→ **AIM OF THE EXERCISE**
One figure is wanted here: how many lines in the entries hold the word "shift".

[[ MATERIAL TO PROCESS, beginning ]]

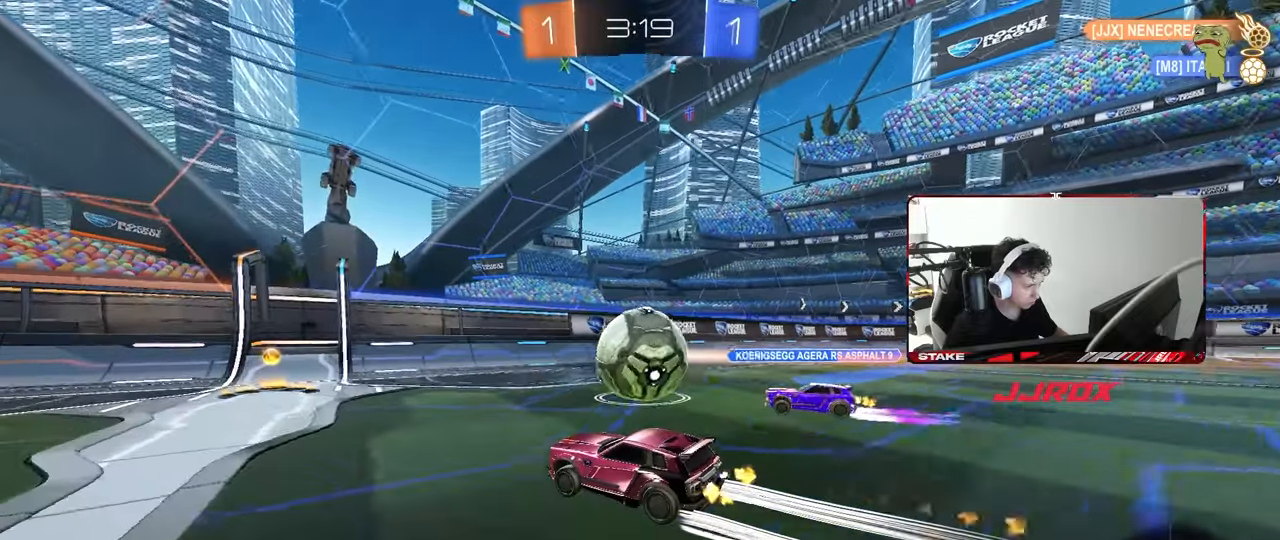
{"keys": ["a", "w"], "mouse": ["left"], "mouse_move": "still", "events": [[33, "d", "down"], [217, "a", "down"], [217, "d", "up"], [317, "shift", "down"], [400, "shift", "up"]]}
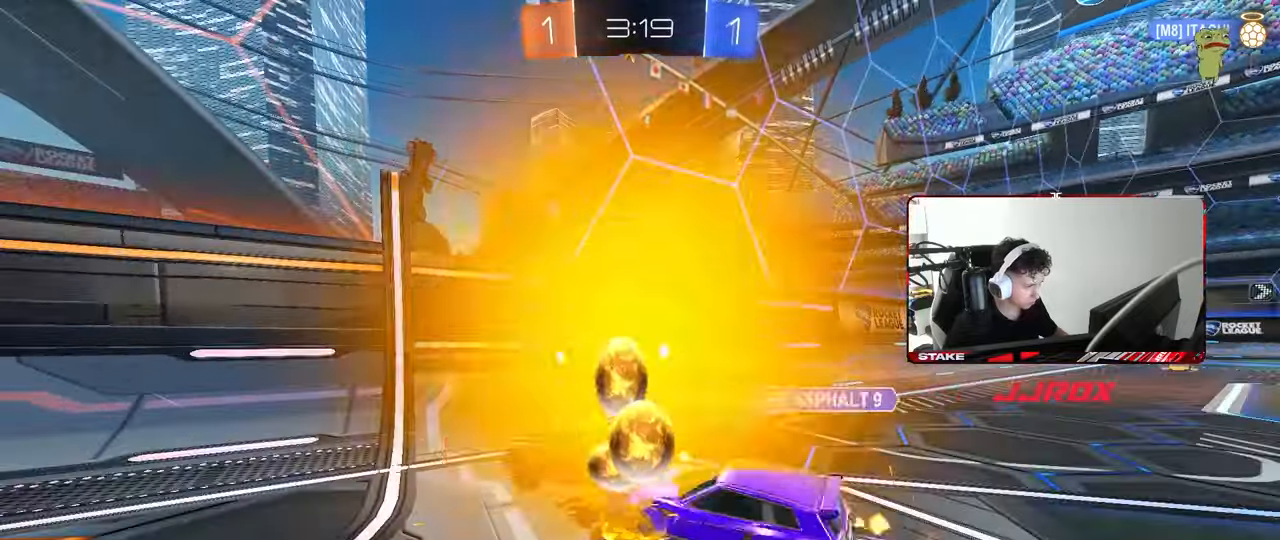
{"keys": [], "mouse": [], "mouse_move": "up", "events": [[233, "a", "up"], [283, "mouse_left", "up"], [283, "w", "up"]]}
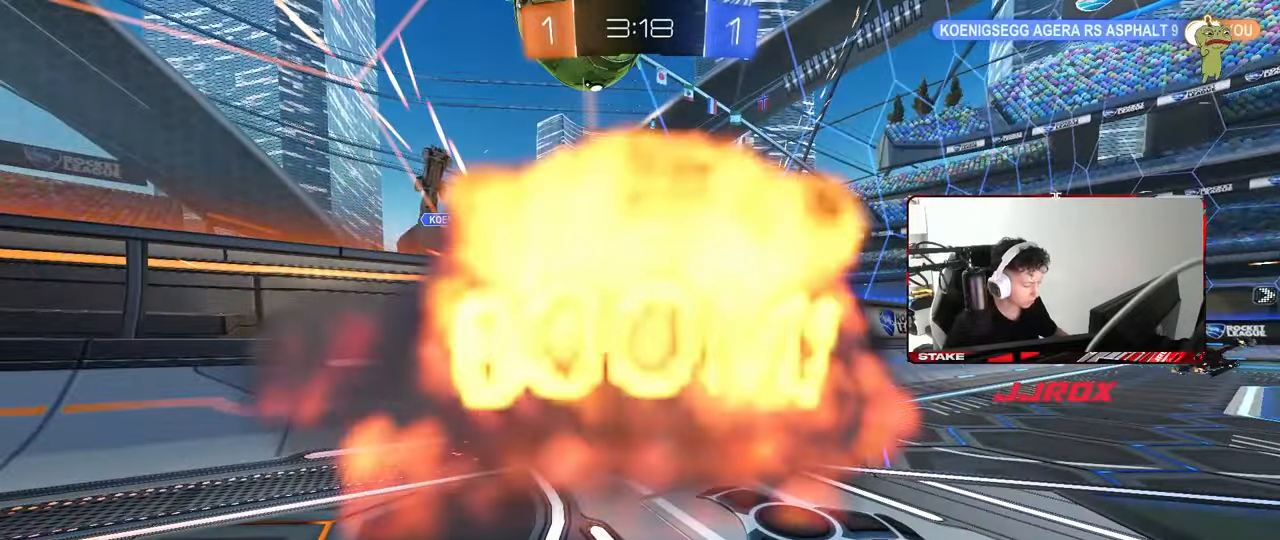
{"keys": [], "mouse": [], "mouse_move": "up", "events": []}
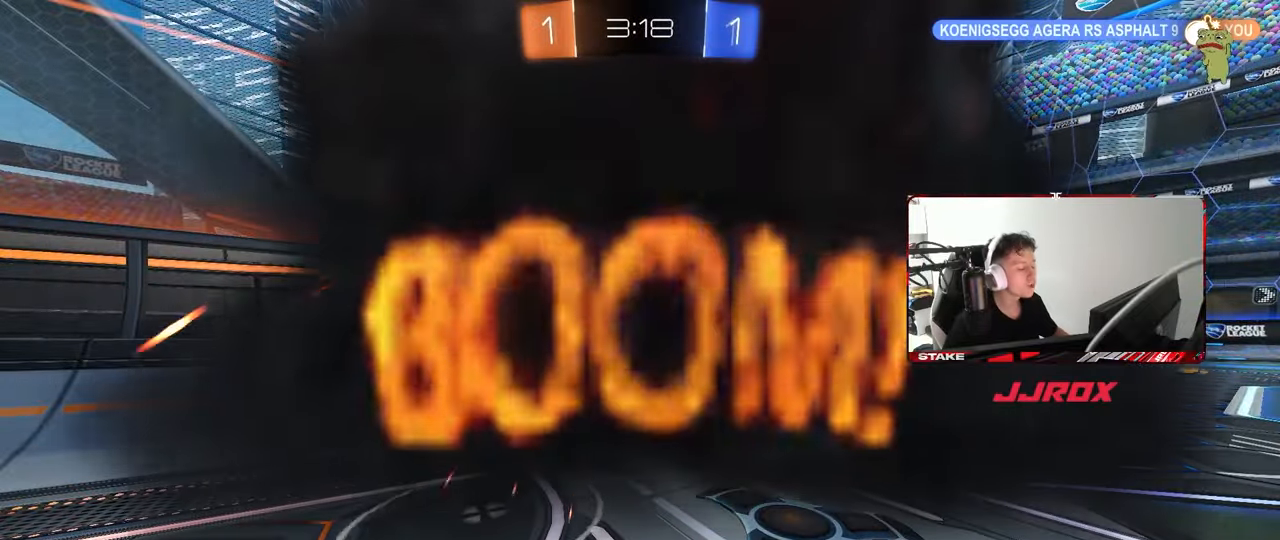
{"keys": [], "mouse": [], "mouse_move": "right", "events": []}
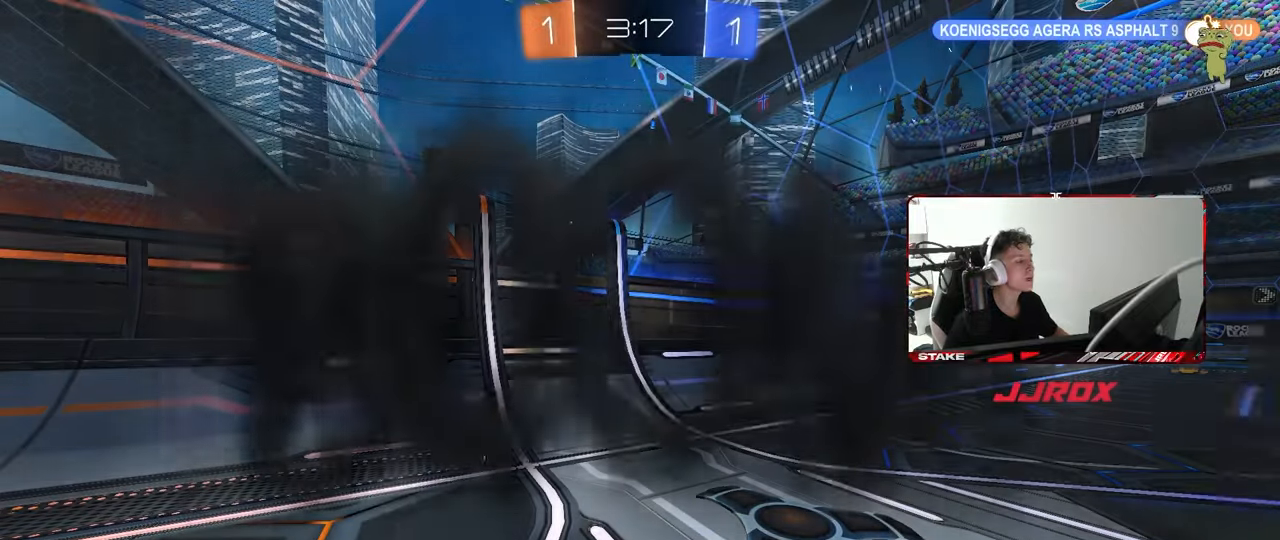
{"keys": [], "mouse": [], "mouse_move": "right", "events": []}
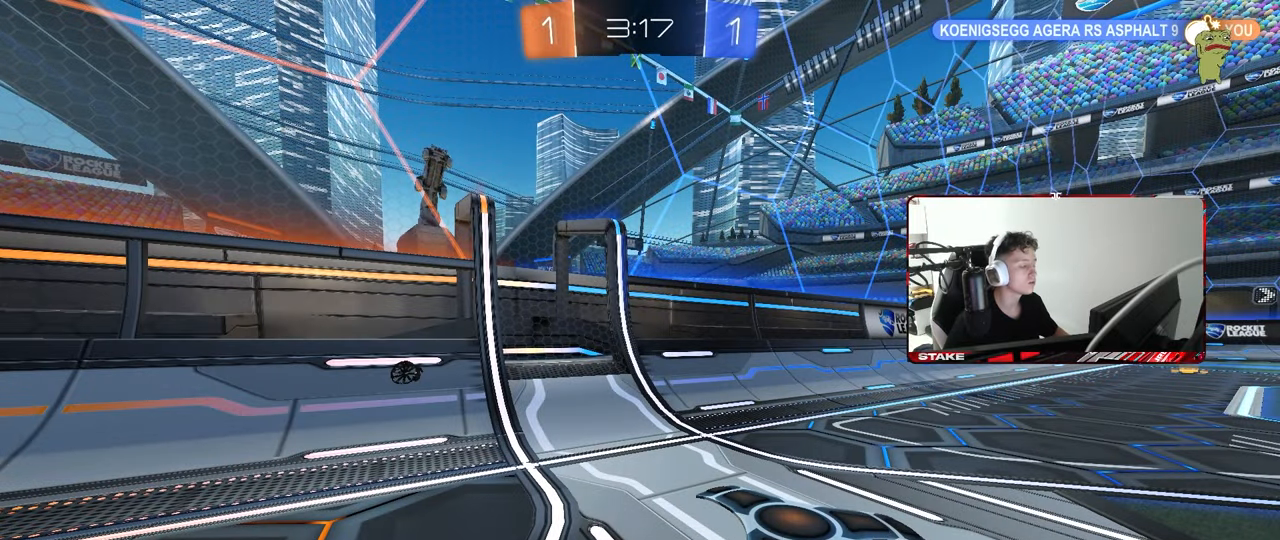
{"keys": ["w"], "mouse": [], "mouse_move": "still", "events": [[383, "w", "down"]]}
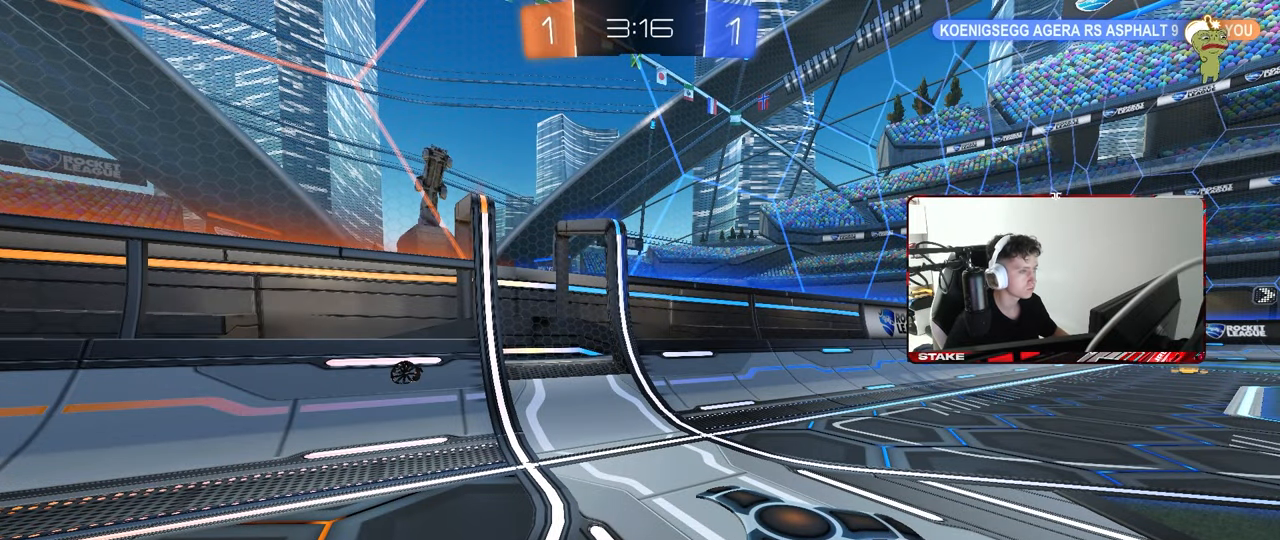
{"keys": ["w"], "mouse": [], "mouse_move": "still", "events": []}
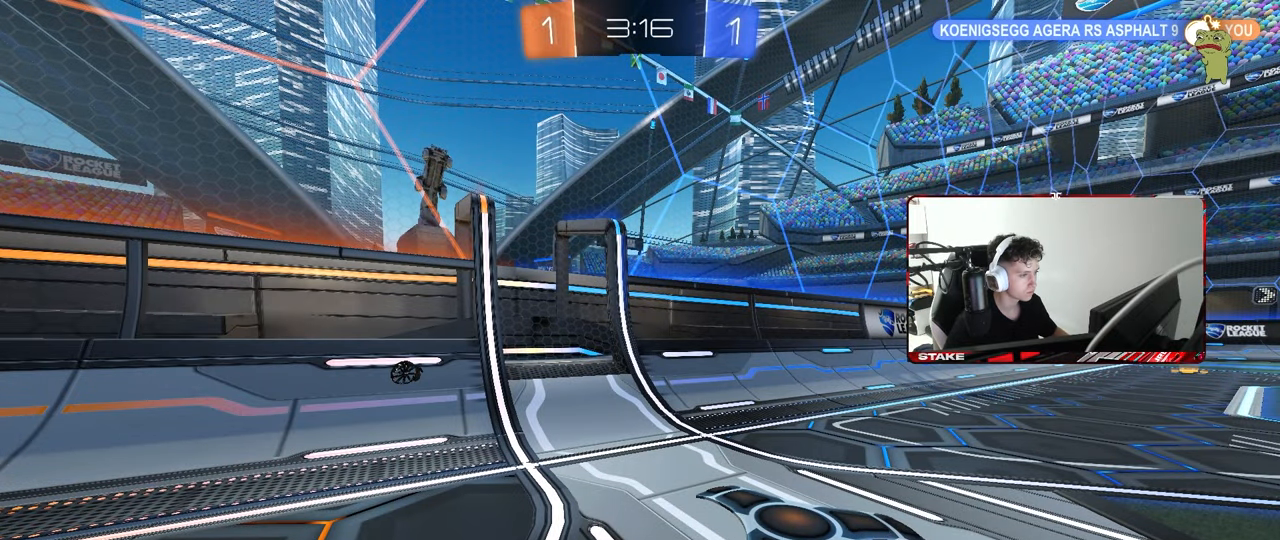
{"keys": ["d", "w"], "mouse": [], "mouse_move": "still", "events": [[283, "d", "down"], [383, "shift", "down"], [467, "shift", "up"]]}
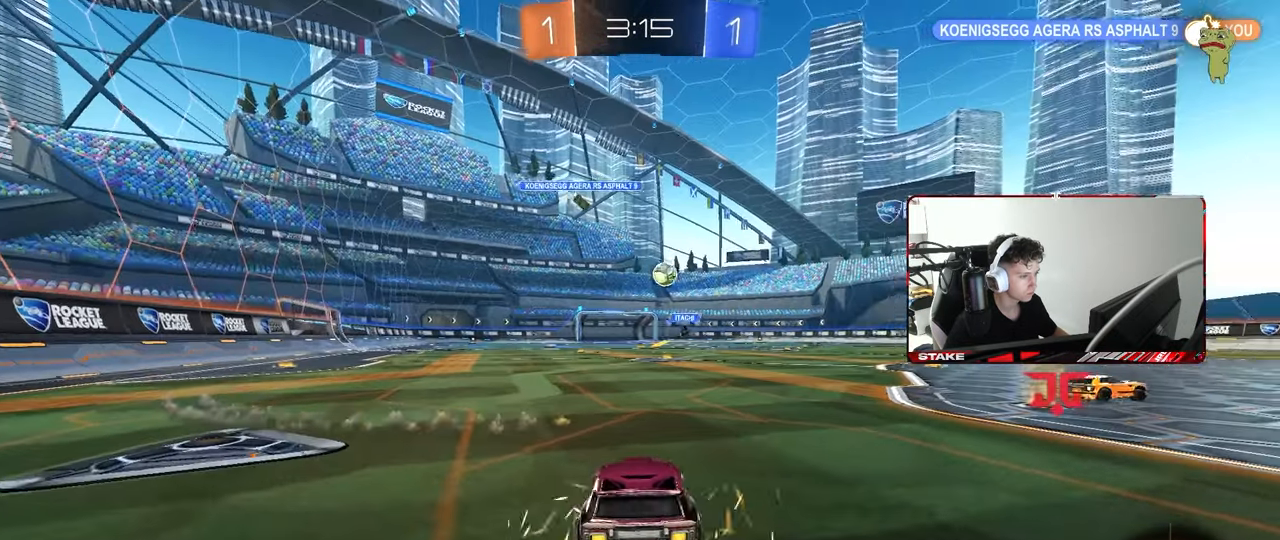
{"keys": ["w"], "mouse": [], "mouse_move": "still", "events": [[433, "d", "up"]]}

[[ MATERIAL TO PROCESS, end ]]

→ **OUTPUT**
2